By Chelle Delaney: Quay County Sun
Amber Campbell got her running start to the Olympics in Tucumcari.
One of America’s elite athletes, Campbell, 27, will compete in Beijing in the women’s hammer throw event.
The women’s hammer is a 4 kilogram (8.8 lbs) steel ball on a 4-foot long wire attached to a metal handle. The athlete tries to throw it as far as he or she can. Campbell’s personal record is 70.33 m or 230′ 6″.
Campbell lived in Tucumcari from 1983 to 1995, she said.
At Tucumcari Middle School she played on the Rattlers’ volleyball, basketball and track and field teams, she recalled.
Her years in Tucumcari “played a key role” in her success today, Campbell said.
“It sparked my love for athletics. There was always something to do, even if it was only kickball in front of the house. There was always a game to participate in. I played softball in the little league team. It sparked my interest.”
Of course, it didn’t hurt that she grew up in a sports family. Her brothers, Brian, Donnie and Mike Jr. were also athletes. Her mom and dad, Mike and Evette Campbell lead the way.
Ellen White, whose son Derek was a Rattler teammate and friend of Mike Campbell, said, “When a family is as athletically inclined as they all were, there is no doubt she would be a fantastic athlete. I am very excited that she is going to the Olympics and I am sure she is well deserving and has worked incredibly hard, because the Campbell family never did anything unless they were giving it 110 percent.”
Amber Campbell said, “My dad played football and wrestled in high school. He also played off and on in softball leagues when he had time.”
Her mother also played on one of Tucumcari’s adult softball leagues, Campbell said.
Patriarch Mike Campbell, who worked for Consolidated Freight in Tucumcari, no longer works for C.F. but owns his own Trucking Company: B-Made Trucking LLC, in Indianapolis where the family moved after Tucumcari, Amber Campbell said.
After her family moved, Campbell graduated from Pike High School where she had become recognized as a shotputter and discus thrower. She was recruited for these skills by Coastal Carolina University at Myrtle Beach, S.C., where she now lives.
“My coach was a hammer thrower and he got me interested in the hammer throw,” Campbell said.

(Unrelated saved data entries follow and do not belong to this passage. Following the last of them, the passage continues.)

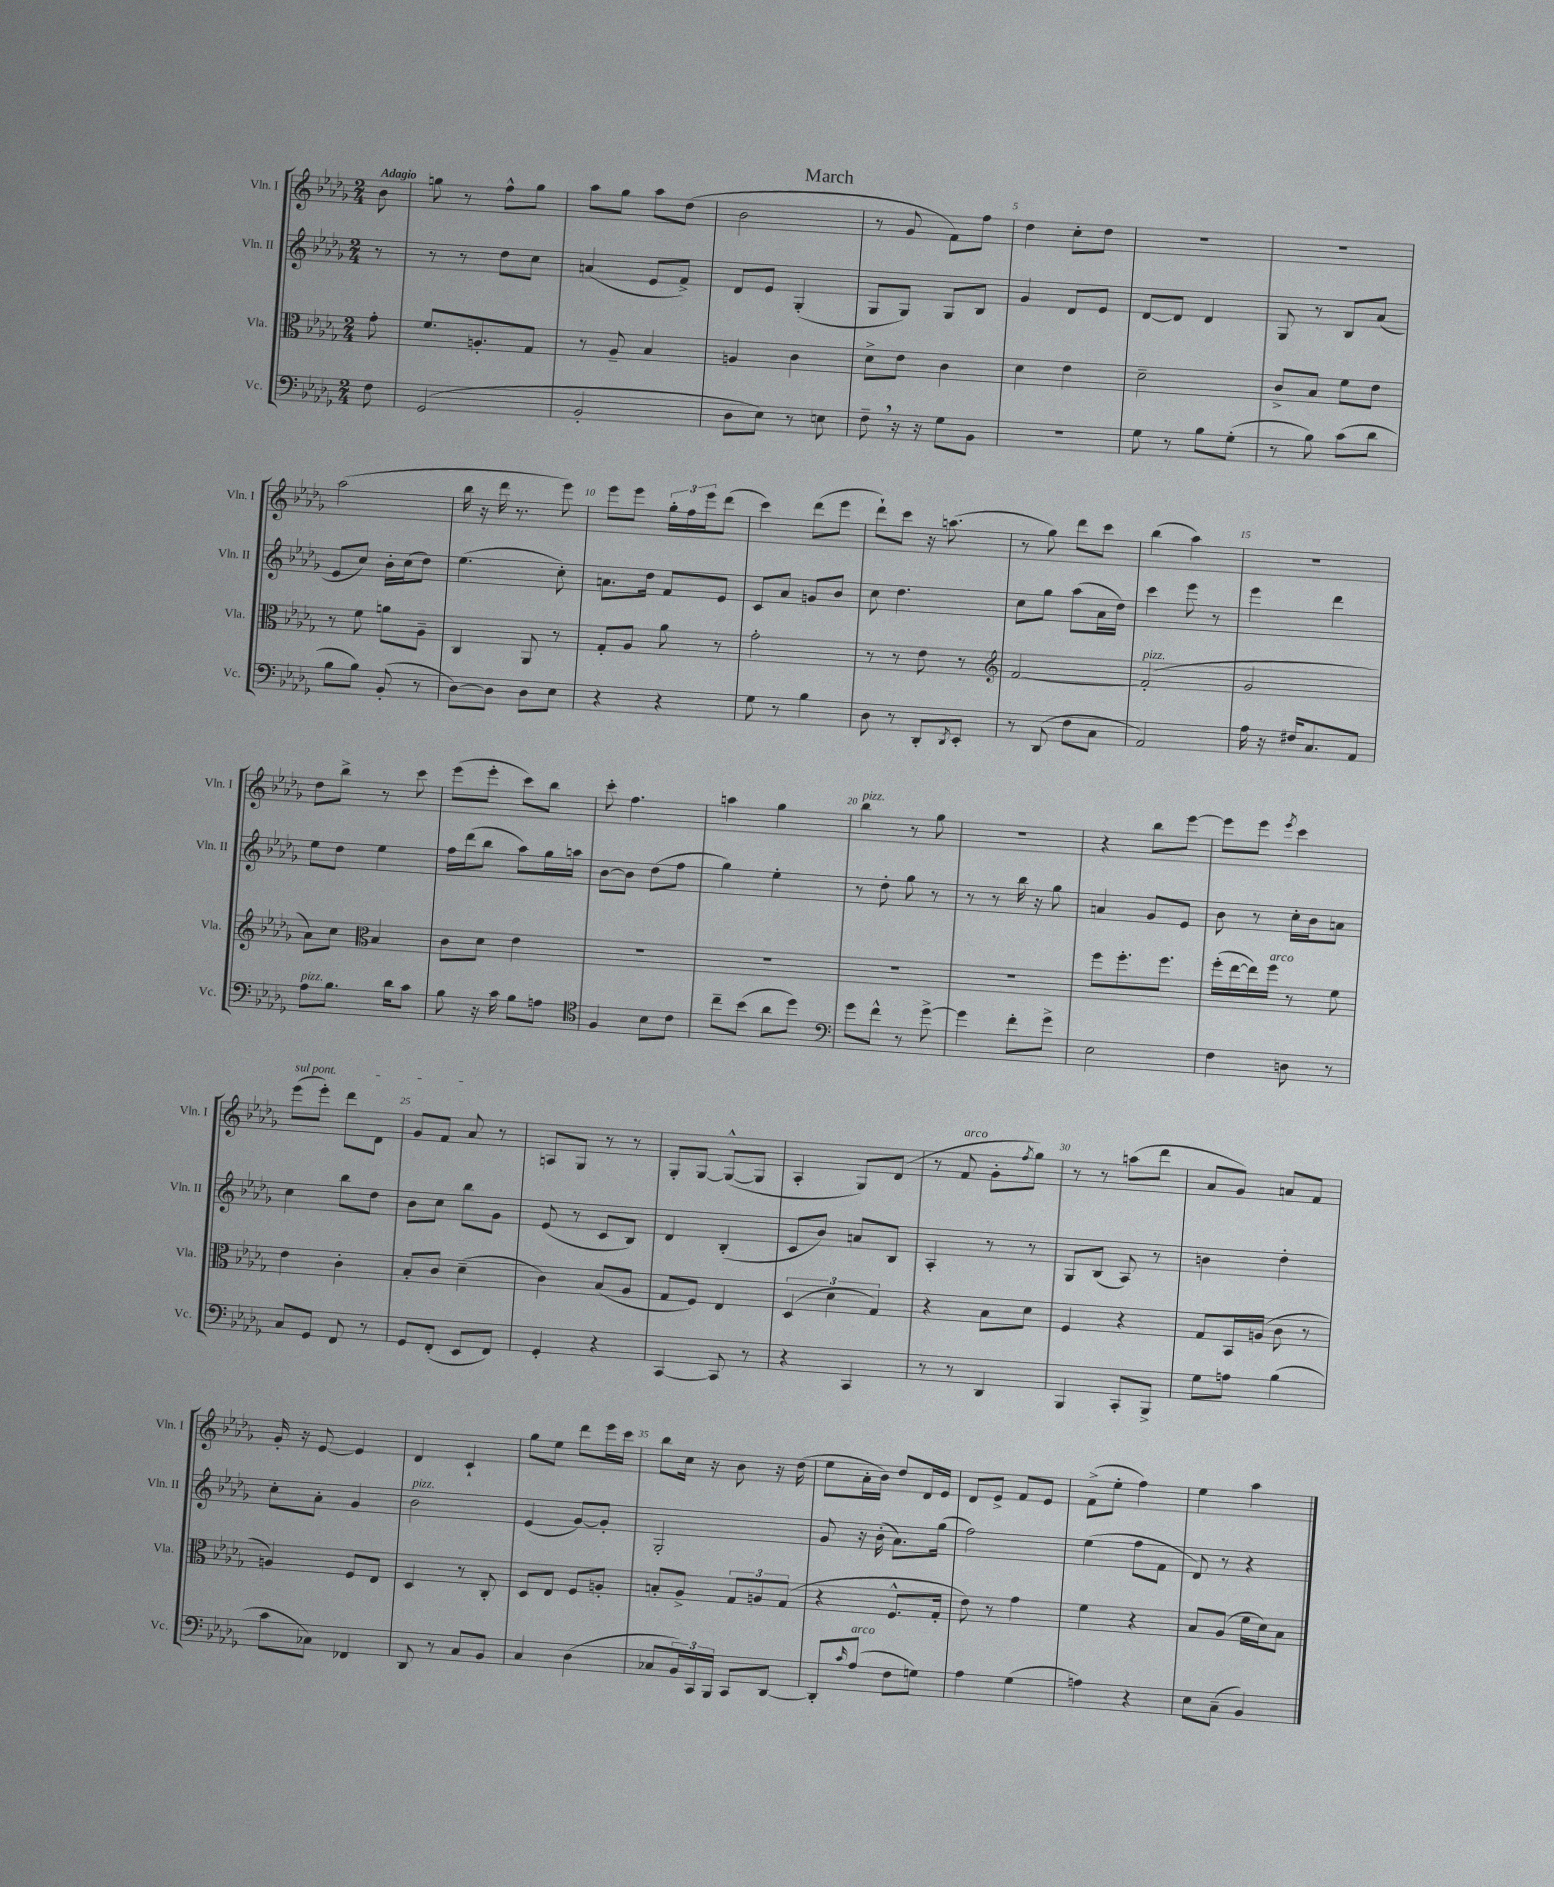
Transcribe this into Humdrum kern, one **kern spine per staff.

**kern	**kern	**kern	**kern
*part4	*part3	*part2	*part1
*staff4	*staff3	*staff2	*staff1
*I"Vc.	*I"Vla.	*I"Vln. II	*I"Vln. I
*I'Vc.	*I'Vla.	*I'Vln. II	*I'Vln. I
*clefF4	*clefC3	*clefG2	*clefG2
*k[b-e-a-d-g-]	*k[b-e-a-d-g-]	*k[b-e-a-d-g-]	*k[b-e-a-d-g-]
*M2/4	*M2/4	*M2/4	*M2/4
=	=	=	=
!	!	!	!LO:TX:a:B:t=Adagio
8F\	8g-'\	8r	8b-\
=1	=1	=1	=1
(2GG-/	8.f/L	8r	8ggn\
.	.	8r	8r
.	8.An'/	.	.
.	.	8dd-\L	8ff^^\L
.	8G-/J	8cc\J	8gg\J
=2	=2	=2	=2
2BB-'/	8r	(4an/	8aa-\L
.	8A-~/	.	8gg-\J
.	4B-/	8e-/L	8aa-\L
.	.	8f^/J)	(8dd-\J
=3	=3	=3	=3
8D-\L	4An/	8d-/L	2b-\
8E-\J)	.	8e-/J	.
8r	4c\	(4G-'/	.
8En\	.	.	.
=4	=4	=4	=4
8F~,\	8d-^\L	8G-/L	8r
16r	8e-\J	8G-/J)	8g-/
16r	.	.	.
8G-\L	4c\	8G-/L	8f\L)
8BB-\J	.	8B-/J	8ff\J
=5	=5	=5	=5
2r	4d-\	4g-/	4dd-\
.	4e-\	8d-/L	8cc'\L
.	.	8e-/J	8dd-\J
=6	=6	=6	=6
8G-\	2d-~\	[8d-/L	2r
8r	.	8d-/J]	.
8B-\L	.	4d-/	.
(8G-'\J	.	.	.
=7	=7	=7	=7
8r	8c^/L	8G-/	2r
8B-\)	8B-/J	8r	.
(8c\L	8f\L	8B-/L	.
8d-\J	8e-\J	(8a-/J	.
!!LO:LB:g=z
=8	=8	=8	=8
8B-\L	8r	8e-/L	(2aa-\
8B-\J)	8f\	8cc/J)	.
(8BB-'/	8an\L	16b-'\LL	.
.	.	(16cc\J	.
8r	8A-~\J	8dd-\J)	.
=9	=9	=9	=9
[8D-\L)	4C/	(4.ee-\	16bb-\
.	.	.	16r
8D-\J]	.	.	16ddd-\
.	.	.	8.r
8D-\L	8AA-/	.	.
8E-\J	8r	8cc'\)	8eee-\)
=10	=10	=10	=10
4r	8G-'/L	8.an\L	8eee-\L
.	8A-/J	.	8eee-\J
.	.	16dd-\Jk	.
4r	8a-\	8f/L	24gg-'\LL
.	.	.	24ff\
.	.	.	24eee-\J
.	8r	8e-/J	(8ddd-\J
=11	=11	=11	=11
8G-\	2g-'\	8c/L	4ccc\)
8r	.	8a-/J	.
4B-\	.	8gn/L	(8ddd-\L
.	.	8b-/J	8eee-\J
=12	=12	=12	=12
8D-\	8r	8cc\	8ddd-`\L)
8r	8r	4.dd-\	8ccc\J
8DD-'/L	8e-\	.	16r
.	.	.	(8.aan\
8qDD-/	.	.	.
8EE-'/J	8r	.	.
=13	=13	=13	=13
*	*clefG2	*	*
8r	[2f/	8cc\L	8r
(8DD-/	.	8gg-\J	8gg-\)
8F\L	.	(8aa-\L	8ddd-\L
8C\J	.	16a-\L	8ccc\J
.	.	16dd-\JJ)	.
=14	=14	=14	=14
!	!LO:TX:a:i:t=pizz.	!	!
2AA-/)	(2f'/]	4ccc\	(4bb-\
.	.	8eee-\	4aa-\)
.	.	8r	.
=15	=15	=15	=15
16A-\	2g-/	4eee-\	2r
16r	.	.	.
16F#X/KL	.	.	.
8.C/	.	.	.
.	.	4ddd-\	.
8AA-/J	.	.	.
!!LO:LB:g=z
=16	=16	=16	=16
!LO:TX:a:i:t=pizz.	!	!	!
8A-\L	8a-\L)	8ee-\L	8dd-\L
8.B-\J	8cc\J	8dd-\J	8bb-^\J
*	*clefC3	*	*
.	4B-/	4ee-\	8r
16d-\KL	.	.	.
8c\J	.	.	8ccc\
=17	=17	=17	=17
8B-\	8c\L	16ff\LL	(8eee-\L
.	.	(16ddd-\J	.
16r	8d-\J	8bb-\J	8eee-'\J
16c\	.	.	.
8B-\L	4e-\	8aa-\L)	8ccc\L)
8An\J	.	16gg-\L	8bb-\J
.	.	16aan\JJ	.
=18	=18	=18	=18
*clefC4	*	*	*
4F/	2r	[8b-\L	8ccc'\
.	.	8b-\J]	4.ff\
8B-\L	.	(8dd-\L	.
8c\J	.	8ff\J	.
=19	=19	=19	=19
8cc~\L	2r	4gg-\)	4aan\
(8b-\J	.	.	.
8a-\L	.	4ee-'\	4gg-\
8dd-\J)	.	.	.
=20	=20	=20	=20
*clefF4	*	*	*
!	!	!	!LO:TX:a:i:t=pizz.
8g-\L	2r	8r	4bb-\
8f^^\J	.	8dd-'\	.
8r	.	8gg-\	8r
[8g-^\	.	8r	8gg-\
=21	=21	=21	=21
4g-\]	2r	8r	2r
.	.	8r	.
8f'\L	.	16bb-\	.
.	.	16r	.
8g-^\J	.	8gg-\	.
=22	=22	=22	=22
2E-\	8ff\L	4an/	4r
.	8.ff'\	.	.
.	.	8g-/L	8bb-\L
.	8.ff\J	.	.
.	.	8e-/J	[8eee-\J
=23	=23	=23	=23
4F\	(16ff'\LL	8b-\	8eee-\L]
.	[16ee-\	.	.
.	16ee-\])	8r	8eee-\J
!	!LO:TX:a:i:t=arco	!	!
.	16ff\JJ	.	.
.	.	.	8qeee-/
8Dn\	8r	16cc'\LL	4ccc\
.	.	16b-\J	.
8r	8f\	8an\J	.
!!LO:LB:g=z
=24	=24	=24	=24
!	!	!	!LO:TX:a:i:t=sul pont.
8C/L	4e-\	4cc\	(8eee-\L
8GG-/J	.	.	8eee-'\J)
8FF/	4c'\	8bb-\L	8ddd-\L
8r	.	8dd-\J	8d-\J
=25	=25	=25	=25
8GG-/L	8B-'/L	8b-\L	8g-/L
(8FF'/J	8c/J	8cc\J	8f/J
8EE-/L	(4d-~\	8bb-\L	8a-/
8FF/J)	.	8g-\J	8r
=26	=26	=26	=26
4GG-'/	4c\)	(8e-/	8An/L
.	.	8r	8G-/J
4r	(8B-/L	8c/L	8r
.	8A-/J	8B-/J)	8r
=27	=27	=27	=27
[4CC/	8G-/L	4d-/	8G-'/L
.	8F/J)	.	[8G-/J
8CC/]	4E-/	(4B-'/	(8G-^^/L_
8r	.	.	8G-/J]
=28	=28	=28	=28
4r	(6D-/	8c/L	4A-'/
.	.	8b-/J)	.
.	6d-\	.	.
4CC/	.	8an/L	8G-/L)
.	6G-/)	.	.
.	.	8B-/J	(8d-/J
=29	=29	=29	=29
8r	4r	4A-'/	8r
!	!	!	!LO:TX:a:i:t=arco
8r	.	.	8f/
4DD-/	8B-\L	8r	8g-'\L
.	.	.	8qff/
.	8d-\J	8r	8gg-\J)
=30	=30	=30	=30
4BBB-/	4F/	8G-/L	8r
.	.	(8B-/J	8r
8CC'/L	4r	8A-/)	(8aan\L
8BBB-^/J	.	8r	8ddd-\J
=31	=31	=31	=31
8G-\L	8G-/L	4bn\	8a-/L
8An\J	16BB-/L	.	8g-/J)
.	(16An/JJ	.	.
(4B-\	8c\	4dd-'\	8an/L
.	8r	.	8f/J
!!LO:LB:g=z
=32	=32	=32	=32
8c\L	4An/)	8cc'\L	16g-'/
.	.	.	16r
8C-X\J)	.	8a-'\J	[8e-/
4FF-X/	8F/L	4g-/	4e-/]
.	8E-/J	.	.
=33	=33	=33	=33
!	!	!LO:TX:a:i:t=pizz.	!
8DD-/	4D-/	2b-\	4d-/
8r	.	.	.
8C/L	8r	.	4c`/
8BB-/J	8C'/	.	.
=34	=34	=34	=34
4C/	8D-/L	(4e-/	8gg-\L
.	8E-/J	.	8ee-\J
(4D-\	8F/L	[8g-/L)	8ddd-\L
.	8An'/J	8g-'/J]	16eee-\L
.	.	.	16ccc\JJ
=35	=35	=35	=35
8C-X/L	8Bn'/L	2G-'/	8bb-\L
24BB-/L)	8A-^/J	.	16cc\Jk
24CC/	.	.	.
.	.	.	16r
24BBB-/JJ	.	.	.
8CC/L	12G-/L	.	8b-\
.	12An/	.	.
[8DD-/J	.	.	16r
.	(12G-/J	.	.
.	.	.	(16dd-\
=36	=36	=36	=36
8DD-'/L]	4r	8g-/	8ee-\L
16qqc/	.	.	.
!LO:TX:a:i:t=arco	!	!	!
(8A-/J	.	16r	16a-'\L
.	.	(16b-'\	16b-\JJ)
8F\L	8.F^^/L	8.a-\L)	8dd-/L
8Gn\J)	.	.	16d-/L
.	16G-'/Jk	(16gg-\Jk	16e-/JJ
=37	=37	=37	=37
4A-\	8e-\)	2ff\)	8d-/L
.	8r	.	8e-^/J
(4G-\	4g-\	.	8f/L
.	.	.	8e-/J
=38	=38	=38	=38
4An\)	4f\	(4ee-\	(8f^\L
.	.	.	8ee-'\J
4r	4r	8ff\L	4ff\)
.	.	8f\J	.
=39	=39	=39	=39
8E-\L	8B-/L	8d-/)	4ee-\
(8C~\J	(8A-/J	8r	.
4BB-/)	16f\LL	4r	4aa-\
.	16d-\J)	.	.
.	8B-\J	.	.
==	==	==	==
*-	*-	*-	*-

Hammer throwing is not high profile sport and “it wasn’t always a women’s Olympic event. It debuted in 2000,” Campbell said.
And after its introduction at the Summer Olympics in Sydney, Campbell set her sights on the 2004 games.
She nearly made it, but had to take a back seat.
“It was hard,” Campbell said. “But my coach helped me through it.”
Although it’s not a marquee sport, Campbell said she envisions herself competing over the next eight years. And she’s set her sights on competing in 2012 and 2016. “I’ll be 39 that year,” she said.